# [EXERCISE PROMPT]
Retype every line of the text in the material below, keeping each line's wording and order unchanged. Leave the pictures out of your answer.
---
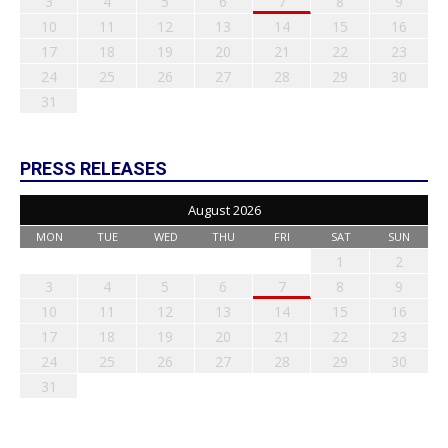
3
4
5
6
7
8
9
10
11
12
13
14
15
16
17
18
19
20
21
22
23
24
25
26
27
28
29
30
31
PRESS RELEASES
August 2026
MON
TUE
WED
THU
FRI
SAT
SUN
1
2
3
4
5
6
7
8
9
10
11
12
13
14
15
16
17
18
19
20
21
22
23
24
25
26
27
28
29
30
31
---
# [ANSWER FOR THIS EXERCISE]
3
4
5
6
7
8
9
10
11
12
13
14
15
16
17
18
19
20
21
22
23
24
25
26
27
28
29
30
31
PRESS RELEASES
August 2026
MON
TUE
WED
THU
FRI
SAT
SUN
1
2
3
4
5
6
7
8
9
10
11
12
13
14
15
16
17
18
19
20
21
22
23
24
25
26
27
28
29
30
31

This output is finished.